I really can’t wrap my head around it
I’ve waited and waited for this. I knew one day, or at least I hoped that one day I would get this from him. A simple text, call, acknowledgement. Now I have it, I wish he didn’t. I’m with Mike, and I’m starting to get over it. Started to move on and forget and like fuck. Now I don’t want to start anything. I always said I’d be your friend, maybe if you gave me the chance. But now I think it can’t happen.
June 3rd 2012 at 3:03 a.m
Cory has gotten ahold of me. I woke up to a text that says hey from him.
I think I’m going to be sick.
The most important thing I’ve been waiting for has finally happened, and now that it has, I wish it didn’t.
I don’t know if I should respond or just ignore it completely. I don’t want to hear what he has to say. Anymore.
Hanging out with mike on wednesday may 30th
We went on a walk, because mandi was over for his brother and tylers ‘party’ lol which tyler puked on his phone. but we walked and he asked “So, what are we?” I dunno” I called you my girlfriend today… Really?
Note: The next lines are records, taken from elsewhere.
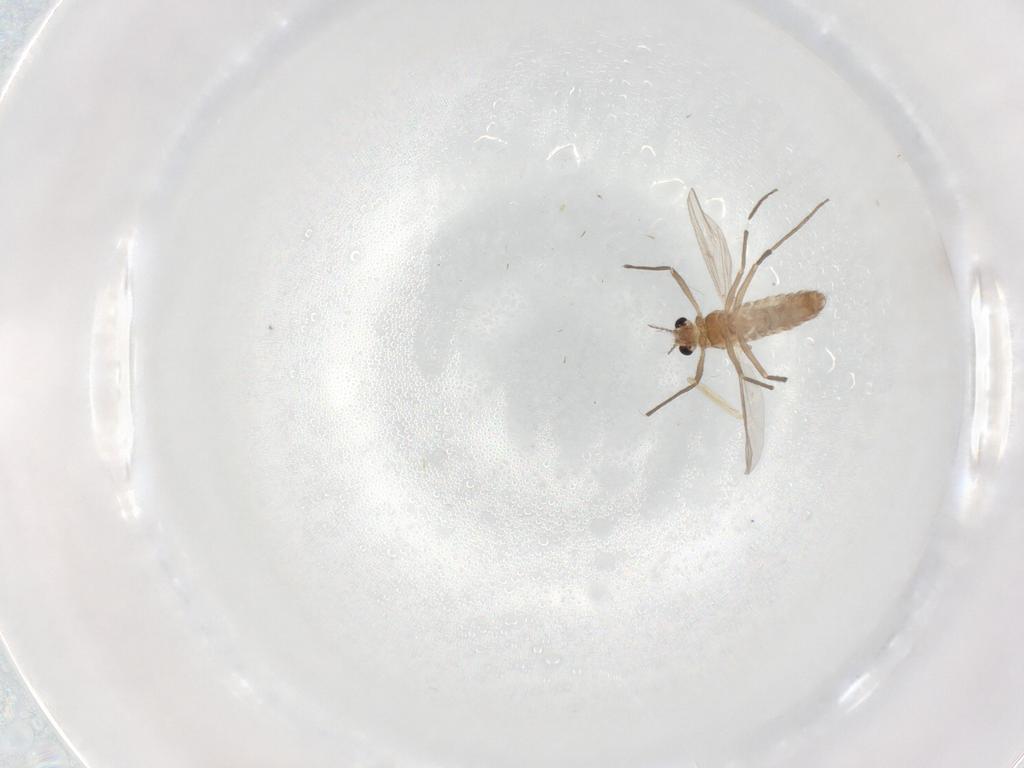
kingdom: Animalia
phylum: Arthropoda
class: Insecta
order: Diptera
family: Chironomidae
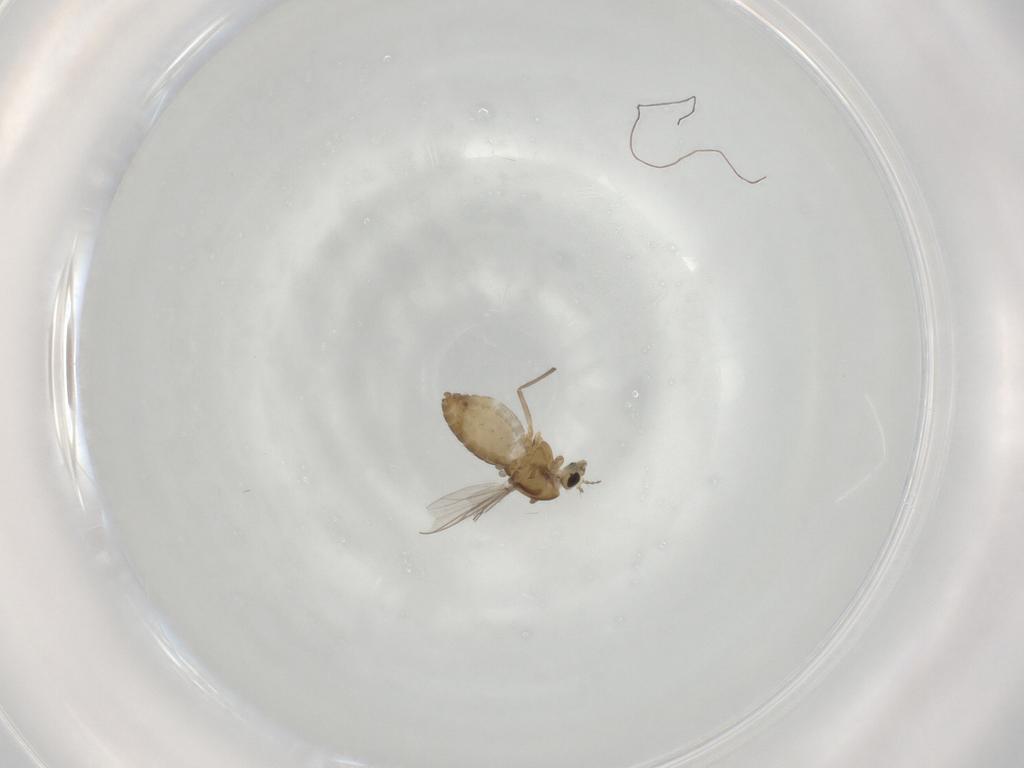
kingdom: Animalia
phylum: Arthropoda
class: Insecta
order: Diptera
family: Chironomidae
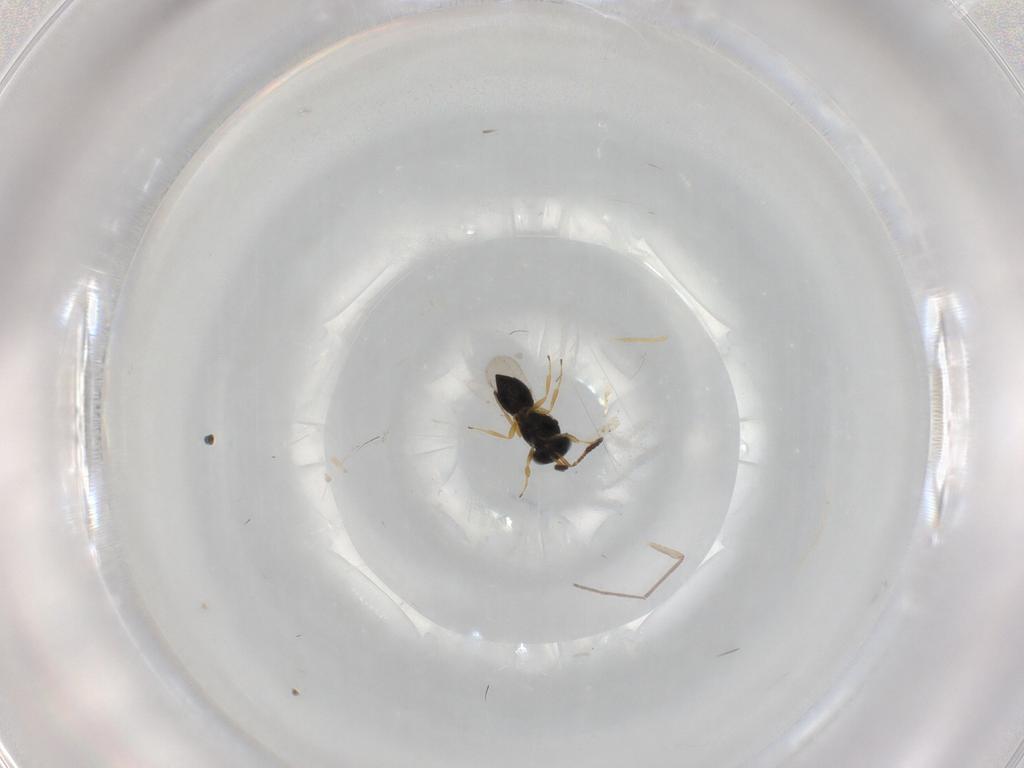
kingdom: Animalia
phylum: Arthropoda
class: Insecta
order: Hymenoptera
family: Scelionidae
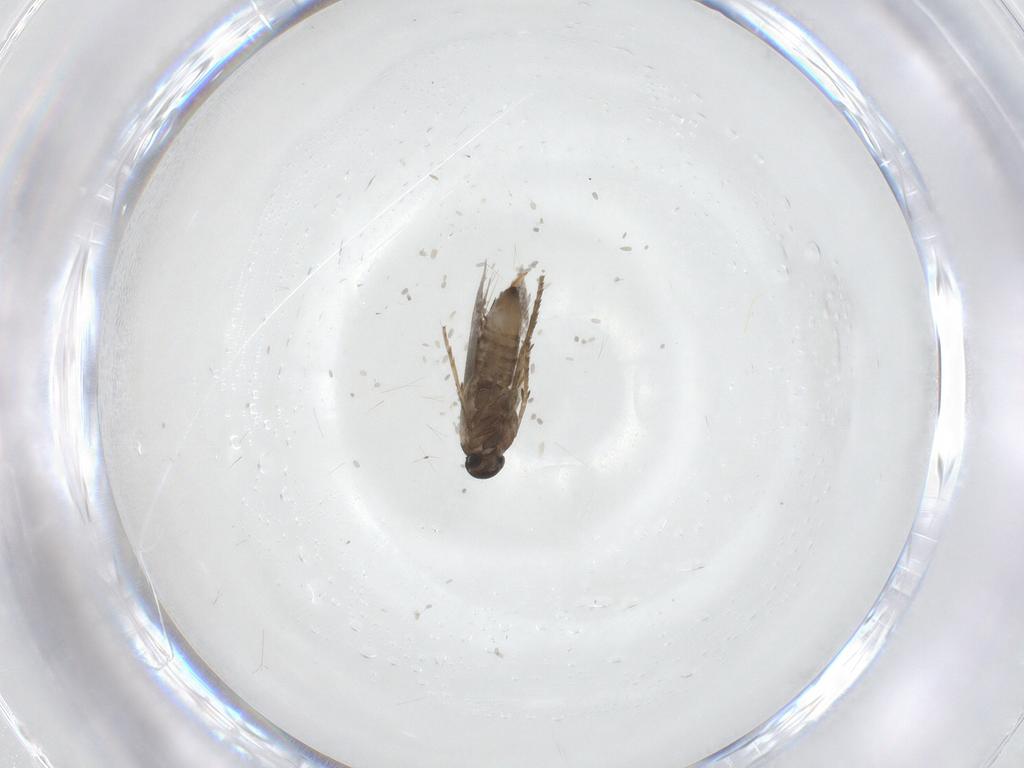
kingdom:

Yeah, at work. You were tlaking about me? mhm because they wanted me to stay late but i said i couldnt bc i was hanging out with my girlfriend. Soo you should ask me. I am. Oh, okay. :D
all cute and stuff,.
I asked him what he liked about me. He said I’m adorable. I have a nice smile, we have similar interests. I told him I have a lot of problems, but if he’ll accept them then okay. he aske dlike what. i said it was hard for me to get over my ex. then we both talked about it. I told him i like how I fee llike i could tell him anything. im not worrried about it. usually i think about somethig for awhile before saying it, but with him im not afraid to just blurt out anything random that doesnt even have anything to do with what we are talking about and i dont have to worry about him thinking im weird.
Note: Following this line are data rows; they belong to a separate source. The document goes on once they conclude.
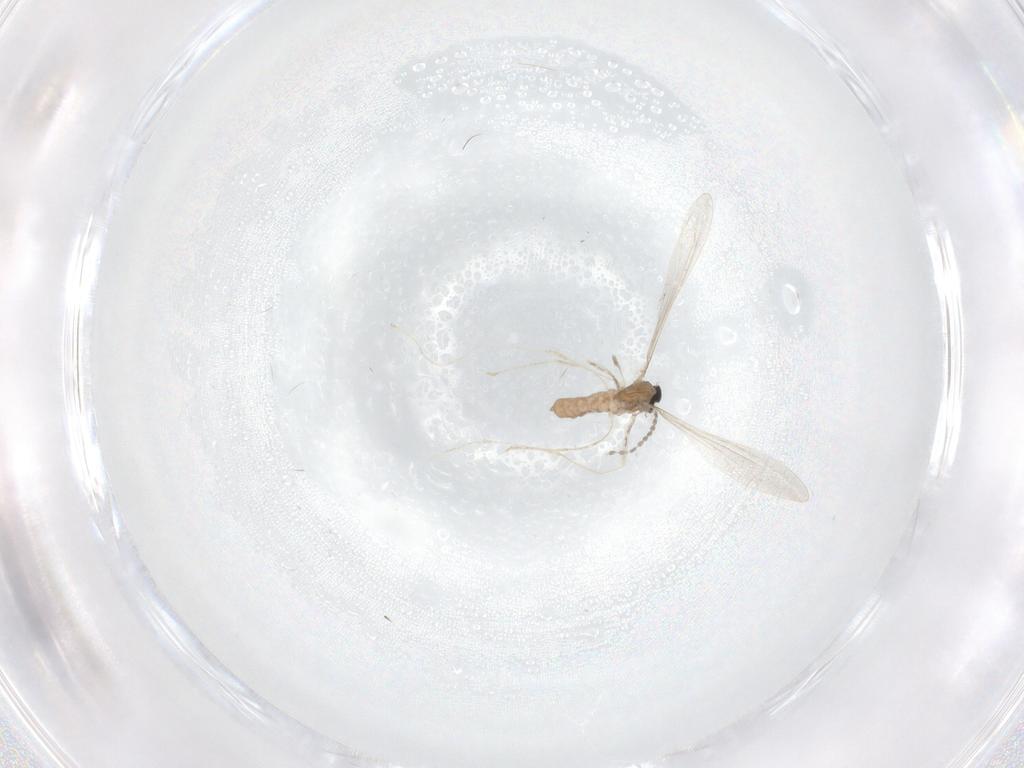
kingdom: Animalia
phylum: Arthropoda
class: Insecta
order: Diptera
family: Cecidomyiidae
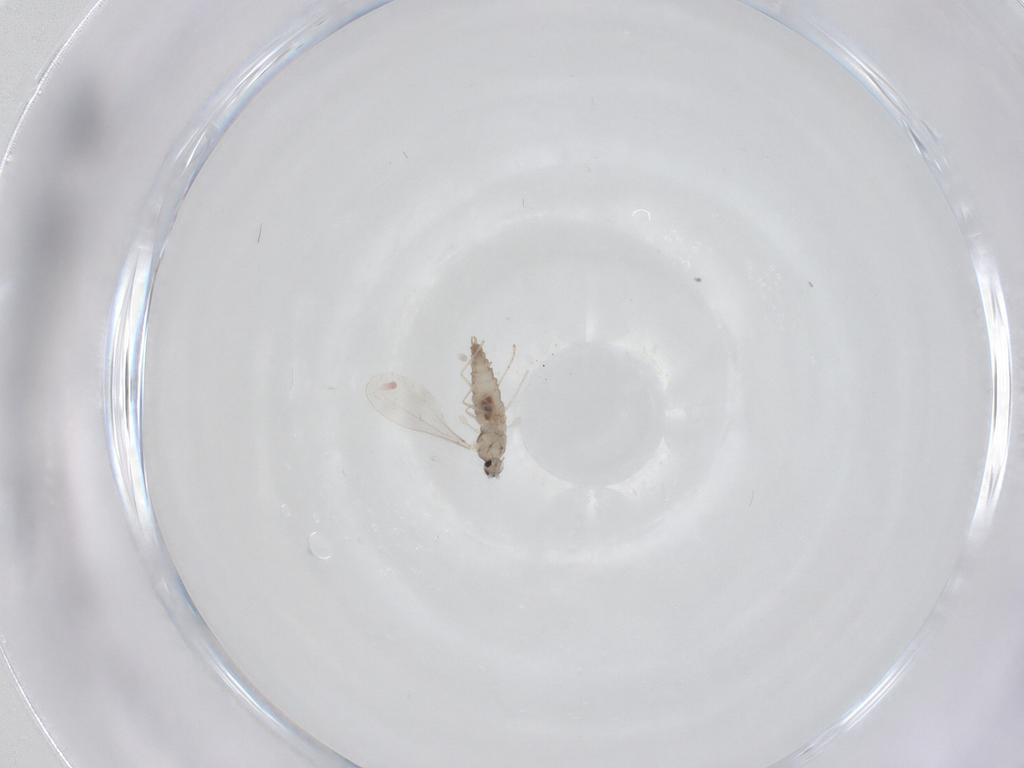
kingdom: Animalia
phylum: Arthropoda
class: Insecta
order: Diptera
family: Cecidomyiidae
He remembers everything. I feel like there’s no real connection. What do we have in common?
What I loved when I was younger.
Criss Angel. Sailor Moon. Beauty and the Beast. Anarchy symbols. Inuyasha. Chronicles of Narnia, Peter <3 Punk. The posers killed it. Prison Break. Steve Irwin. Ska. Toygers. Philly love park.
Last night
Saturday, May 28th. Matt texted me asking if I wanted to come over, he was watching his neighbors house. He got out of work early and I went over. We played cod together and then went swimming. I gave him a massage. We played one in the chamber. I lost my gauge. We went in and he carried me in. Yeah. Went to Weis. Came back. Yeah. It was good. I mean really good. Then we talked for over an hour, out on the porch and then when it started to rain inside in the kitchen. It was cute. I left at 3:30.
Although I have Mike,
I still think of you.
I saw Mr. T yesterday and he said he saw you the other day at the gas station. He said I was a lovely person and if he’s being stupid then whatever.
Today Daisy said corn, that she liked corn. To Eric. And all I could think of was, you know.
Then there is Mike. I’m happy talking with him. When I laid with him it flooded my memory of you.
You know you’re important to me when I blog about you.